On adults’ reaction to ‘Project X’
WAGA SEEMS to have got the wrong end of the stick. The issue is not strictly about sex; it is about moral degradation. You can have all the sex you want as long as you take precaution. However, the drug issue is something out of hell. You need to see brown sugar, heroin or ecstasy and other drug addicts to truly appreciate what’s at stake here. I wonder how you would feel if your child were to go mad because of using marijuana, or develop tremors, a vegetative mess because of heroin. You should research your topics before exposing your ignorance.
BEFORE WRITING nonsense for us in the paper, can you send your sons, brothers, sisters, nieces and nephews to those parties for free sex, drugs and alcohol.
Have you ever visited Mathari Hospital and seen how wasted the brains, mostly of engineering students whose lives have been messed up by drugs, are? After taking drugs and alcohol, these young people are too drunk to even remember to use contraceptives properly, so many end up with sexually transmitted infections and unwanted pregnancies. Stop misleading the youth; you seem lost yourself and need help and guidance.

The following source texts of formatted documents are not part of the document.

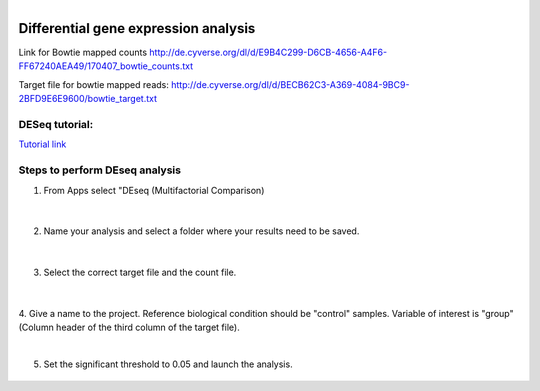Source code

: .. module:: Differential gene expression analysis 

   :synopsis:
       
.. moduleauthor:: Asela Wijeratne<awijeratne@astate.edu>

.. index::

.. highlight:: rest

.. figure:: img/UnivLogo_Stack_2C_Dark.png
   :align: right

****************************************************************
Differential gene expression analysis
****************************************************************

Link for  Bowtie mapped counts http://de.cyverse.org/dl/d/E9B4C299-D6CB-4656-A4F6-FF67240AEA49/170407_bowtie_counts.txt


Target file for bowtie mapped reads: http://de.cyverse.org/dl/d/BECB62C3-A369-4084-9BC9-2BFD9E6E9600/bowtie_target.txt




DESeq tutorial:
-------------------

`Tutorial link <https://pods.iplantcollaborative.org/wiki/display/DEapps/DESeq>`_


Steps to perform DEseq analysis
------------------------------------
1. From Apps select "DEseq (Multifactorial Comparison)

	.. figure:: img/DEseq_1.png

|
2. Name your analysis and select a folder where your results need to be saved. 

	.. figure:: img/DEseq_2.png
	
|

3. Select the correct target file and the count file. 

	.. figure:: img/DEseq_3.png
	
|
4. Give a name to the project. Reference biological condition should be "control" samples. Variable of 
interest is "group" (Column header of the third column of the target file). 

|
5. Set the significant threshold to 0.05 and launch the analysis. 

	.. figure:: img/DEseq_5.png
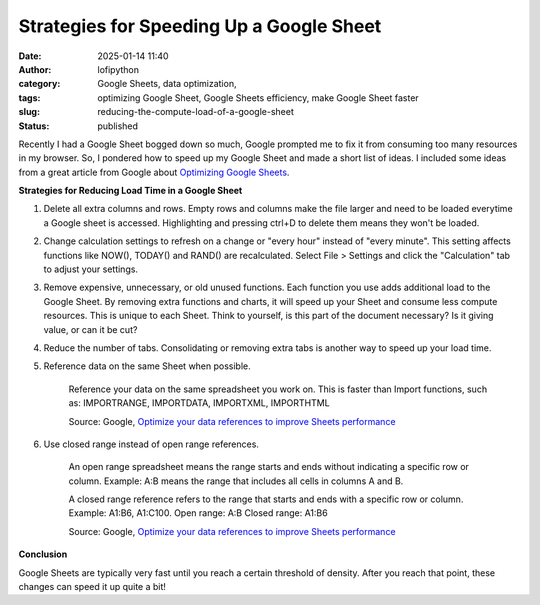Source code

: Strategies for Speeding Up a Google Sheet
#########################################
:date: 2025-01-14 11:40
:author: lofipython
:category: Google Sheets, data optimization, 
:tags: optimizing Google Sheet, Google Sheets efficiency, make Google Sheet faster
:slug: reducing-the-compute-load-of-a-google-sheet
:status: published

Recently I had a Google Sheet bogged down so much, Google prompted me to fix it from consuming too many resources in my browser. 
So, I pondered how to speed up my Google Sheet and made a short list of ideas. I included some ideas from a great article from 
Google about `Optimizing Google Sheets <https://support.google.com/docs/answer/12159115?hl=en>`__.

**Strategies for Reducing Load Time in a Google Sheet**

#. Delete all extra columns and rows. Empty rows and columns make the file larger and need to be loaded everytime a Google sheet is accessed. Highlighting and pressing ctrl+D to delete them means they won't be loaded.

#. Change calculation settings to refresh on a change or "every hour" instead of "every minute". This setting affects functions like NOW(), TODAY() and RAND() are recalculated. Select File > Settings and click the "Calculation" tab to adjust your settings.

#. Remove expensive, unnecessary, or old unused functions. Each function you use adds additional load to the Google Sheet. By removing extra functions and charts, it will speed up your Sheet and consume less compute resources. This is unique to each Sheet. Think to yourself, is this part of the document necessary? Is it giving value, or can it be cut?

#. Reduce the number of tabs. Consolidating or removing extra tabs is another way to speed up your load time.

#. Reference data on the same Sheet when possible.

      Reference your data on the same spreadsheet you work on. This is faster than Import functions, such as: IMPORTRANGE, IMPORTDATA, IMPORTXML, IMPORTHTML

      Source: Google, `Optimize your data references to improve Sheets performance <https://support.google.com/docs/answer/12159115?hl=en>`_

#. Use closed range instead of open range references.

      An open range spreadsheet means the range starts and ends without indicating a specific row or column. Example: A:B means the range that includes all cells in columns A and B.

      A closed range reference refers to the range that starts and ends with a specific row or column.   
      Example: A1:B6, A1:C100.
      Open range: A:B
      Closed range: A1:B6

      Source: Google, `Optimize your data references to improve Sheets performance <https://support.google.com/docs/answer/12159115?hl=en>`_

**Conclusion**


Google Sheets are typically very fast until you reach a certain threshold of density. After you reach that point, these changes can speed it up quite a bit!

THE WAG IS WRONG to impute that simply because sex and drug use/abuse are prevalent among the youth, society and the State should accept them as the norm. If the youth are to be allowed to do anything they want, what kind of adults does The Wag expect out of them. Might he be saying that he would have no qualms hosting youth as young as 18 at “Project X?”
It is wrong for him to ridicule parents by referring to them as grandad and implying that they do not know what is good for young people. Please respect senior citizens; they are the custodians of wisdom, morals and the standards of morality. Stop setting moral standards that are below sea level.